> **INSTRUCTIONS TO FOLLOW**:
Transcribe the entries that follow, every word as written, and drop the pictures.

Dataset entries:

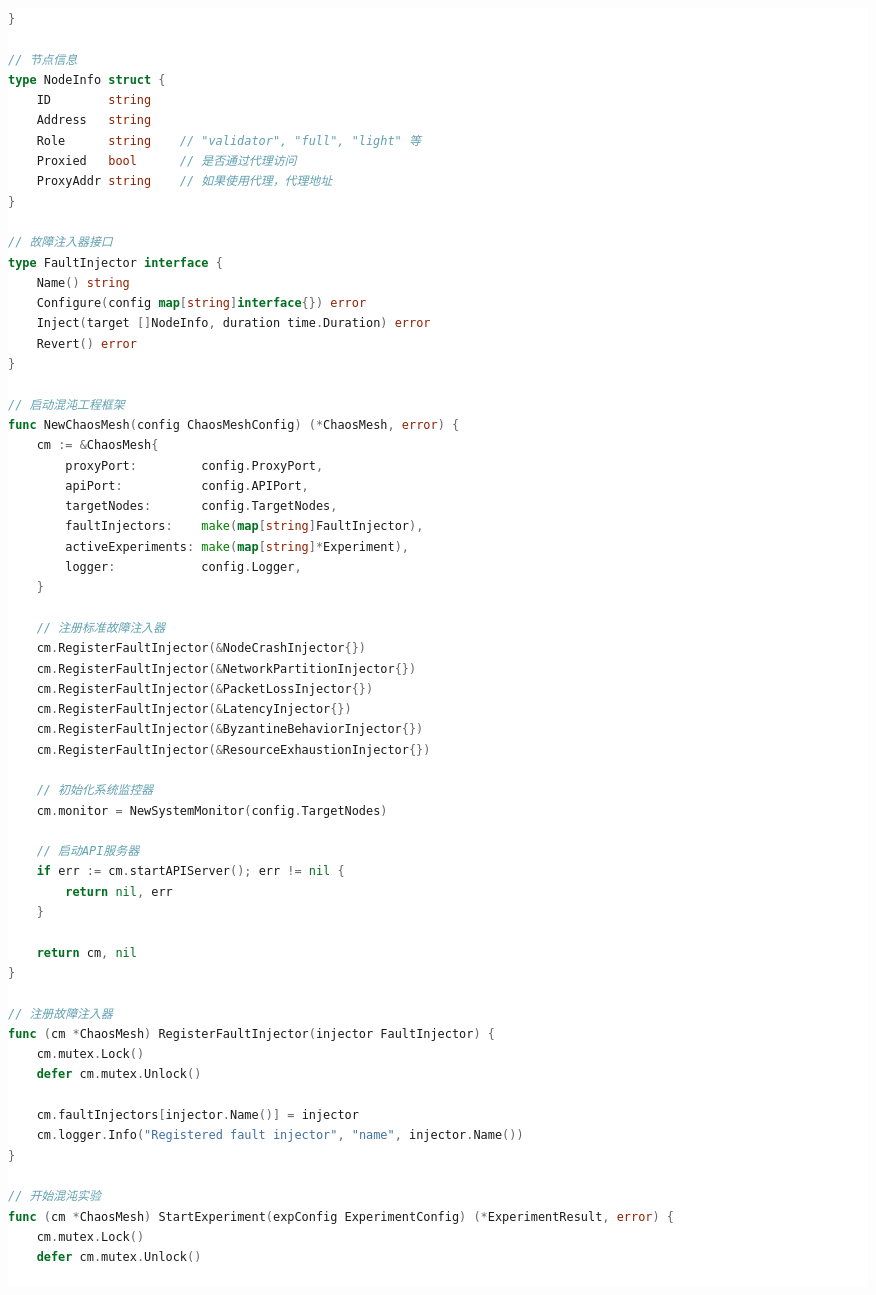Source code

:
 ```go
}

// 节点信息
type NodeInfo struct {
    ID        string
    Address   string
    Role      string    // "validator", "full", "light" 等
    Proxied   bool      // 是否通过代理访问
    ProxyAddr string    // 如果使用代理，代理地址
}

// 故障注入器接口
type FaultInjector interface {
    Name() string
    Configure(config map[string]interface{}) error
    Inject(target []NodeInfo, duration time.Duration) error
    Revert() error
}

// 启动混沌工程框架
func NewChaosMesh(config ChaosMeshConfig) (*ChaosMesh, error) {
    cm := &ChaosMesh{
        proxyPort:         config.ProxyPort,
        apiPort:           config.APIPort,
        targetNodes:       config.TargetNodes,
        faultInjectors:    make(map[string]FaultInjector),
        activeExperiments: make(map[string]*Experiment),
        logger:            config.Logger,
    }
    
    // 注册标准故障注入器
    cm.RegisterFaultInjector(&NodeCrashInjector{})
    cm.RegisterFaultInjector(&NetworkPartitionInjector{})
    cm.RegisterFaultInjector(&PacketLossInjector{})
    cm.RegisterFaultInjector(&LatencyInjector{})
    cm.RegisterFaultInjector(&ByzantineBehaviorInjector{})
    cm.RegisterFaultInjector(&ResourceExhaustionInjector{})
    
    // 初始化系统监控器
    cm.monitor = NewSystemMonitor(config.TargetNodes)
    
    // 启动API服务器
    if err := cm.startAPIServer(); err != nil {
        return nil, err
    }
    
    return cm, nil
}

// 注册故障注入器
func (cm *ChaosMesh) RegisterFaultInjector(injector FaultInjector) {
    cm.mutex.Lock()
    defer cm.mutex.Unlock()
    
    cm.faultInjectors[injector.Name()] = injector
    cm.logger.Info("Registered fault injector", "name", injector.Name())
}

// 开始混沌实验
func (cm *ChaosMesh) StartExperiment(expConfig ExperimentConfig) (*ExperimentResult, error) {
    cm.mutex.Lock()
    defer cm.mutex.Unlock()
    
```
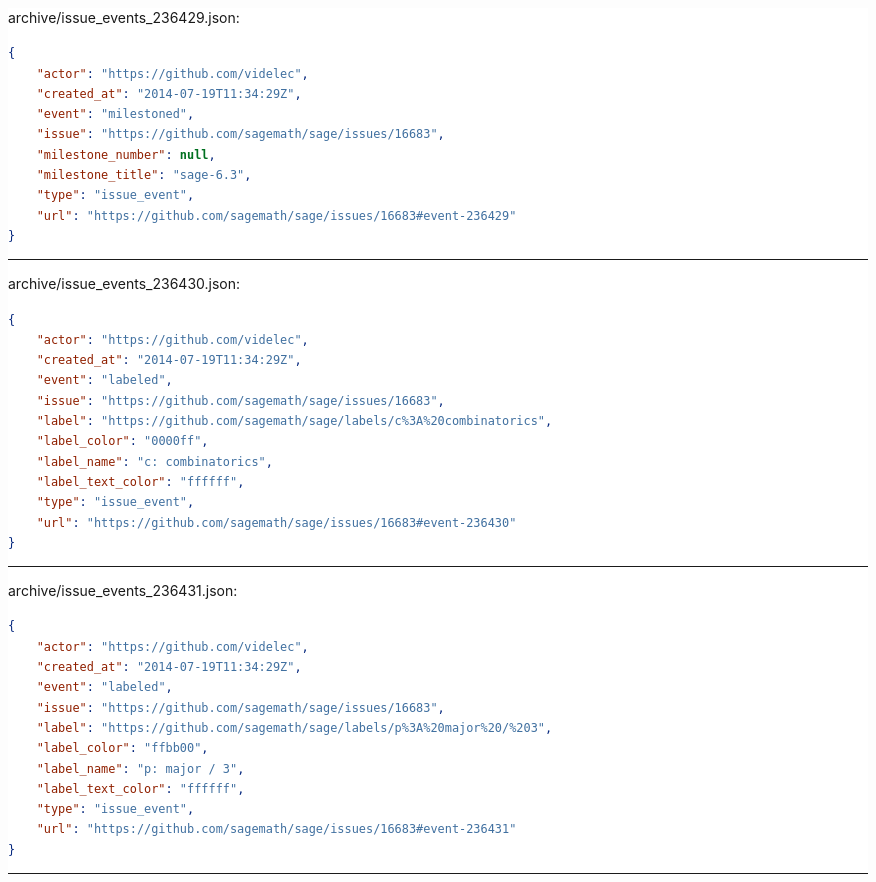 archive/issue_events_236429.json:
```json
{
    "actor": "https://github.com/videlec",
    "created_at": "2014-07-19T11:34:29Z",
    "event": "milestoned",
    "issue": "https://github.com/sagemath/sage/issues/16683",
    "milestone_number": null,
    "milestone_title": "sage-6.3",
    "type": "issue_event",
    "url": "https://github.com/sagemath/sage/issues/16683#event-236429"
}
```



---

archive/issue_events_236430.json:
```json
{
    "actor": "https://github.com/videlec",
    "created_at": "2014-07-19T11:34:29Z",
    "event": "labeled",
    "issue": "https://github.com/sagemath/sage/issues/16683",
    "label": "https://github.com/sagemath/sage/labels/c%3A%20combinatorics",
    "label_color": "0000ff",
    "label_name": "c: combinatorics",
    "label_text_color": "ffffff",
    "type": "issue_event",
    "url": "https://github.com/sagemath/sage/issues/16683#event-236430"
}
```



---

archive/issue_events_236431.json:
```json
{
    "actor": "https://github.com/videlec",
    "created_at": "2014-07-19T11:34:29Z",
    "event": "labeled",
    "issue": "https://github.com/sagemath/sage/issues/16683",
    "label": "https://github.com/sagemath/sage/labels/p%3A%20major%20/%203",
    "label_color": "ffbb00",
    "label_name": "p: major / 3",
    "label_text_color": "ffffff",
    "type": "issue_event",
    "url": "https://github.com/sagemath/sage/issues/16683#event-236431"
}
```



---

> **RESPONSE TO THE TASK**:
Source code

:
 ```go
}

// 节点信息
type NodeInfo struct {
    ID        string
    Address   string
    Role      string    // "validator", "full", "light" 等
    Proxied   bool      // 是否通过代理访问
    ProxyAddr string    // 如果使用代理，代理地址
}

// 故障注入器接口
type FaultInjector interface {
    Name() string
    Configure(config map[string]interface{}) error
    Inject(target []NodeInfo, duration time.Duration) error
    Revert() error
}

// 启动混沌工程框架
func NewChaosMesh(config ChaosMeshConfig) (*ChaosMesh, error) {
    cm := &ChaosMesh{
        proxyPort:         config.ProxyPort,
        apiPort:           config.APIPort,
        targetNodes:       config.TargetNodes,
        faultInjectors:    make(map[string]FaultInjector),
        activeExperiments: make(map[string]*Experiment),
        logger:            config.Logger,
    }
    
    // 注册标准故障注入器
    cm.RegisterFaultInjector(&NodeCrashInjector{})
    cm.RegisterFaultInjector(&NetworkPartitionInjector{})
    cm.RegisterFaultInjector(&PacketLossInjector{})
    cm.RegisterFaultInjector(&LatencyInjector{})
    cm.RegisterFaultInjector(&ByzantineBehaviorInjector{})
    cm.RegisterFaultInjector(&ResourceExhaustionInjector{})
    
    // 初始化系统监控器
    cm.monitor = NewSystemMonitor(config.TargetNodes)
    
    // 启动API服务器
    if err := cm.startAPIServer(); err != nil {
        return nil, err
    }
    
    return cm, nil
}

// 注册故障注入器
func (cm *ChaosMesh) RegisterFaultInjector(injector FaultInjector) {
    cm.mutex.Lock()
    defer cm.mutex.Unlock()
    
    cm.faultInjectors[injector.Name()] = injector
    cm.logger.Info("Registered fault injector", "name", injector.Name())
}

// 开始混沌实验
func (cm *ChaosMesh) StartExperiment(expConfig ExperimentConfig) (*ExperimentResult, error) {
    cm.mutex.Lock()
    defer cm.mutex.Unlock()
    
```
 archive/issue_events_236429.json:
```json
{
    "actor": "https://github.com/videlec",
    "created_at": "2014-07-19T11:34:29Z",
    "event": "milestoned",
    "issue": "https://github.com/sagemath/sage/issues/16683",
    "milestone_number": null,
    "milestone_title": "sage-6.3",
    "type": "issue_event",
    "url": "https://github.com/sagemath/sage/issues/16683#event-236429"
}
```



---

archive/issue_events_236430.json:
```json
{
    "actor": "https://github.com/videlec",
    "created_at": "2014-07-19T11:34:29Z",
    "event": "labeled",
    "issue": "https://github.com/sagemath/sage/issues/16683",
    "label": "https://github.com/sagemath/sage/labels/c%3A%20combinatorics",
    "label_color": "0000ff",
    "label_name": "c: combinatorics",
    "label_text_color": "ffffff",
    "type": "issue_event",
    "url": "https://github.com/sagemath/sage/issues/16683#event-236430"
}
```



---

archive/issue_events_236431.json:
```json
{
    "actor": "https://github.com/videlec",
    "created_at": "2014-07-19T11:34:29Z",
    "event": "labeled",
    "issue": "https://github.com/sagemath/sage/issues/16683",
    "label": "https://github.com/sagemath/sage/labels/p%3A%20major%20/%203",
    "label_color": "ffbb00",
    "label_name": "p: major / 3",
    "label_text_color": "ffffff",
    "type": "issue_event",
    "url": "https://github.com/sagemath/sage/issues/16683#event-236431"
}
```



---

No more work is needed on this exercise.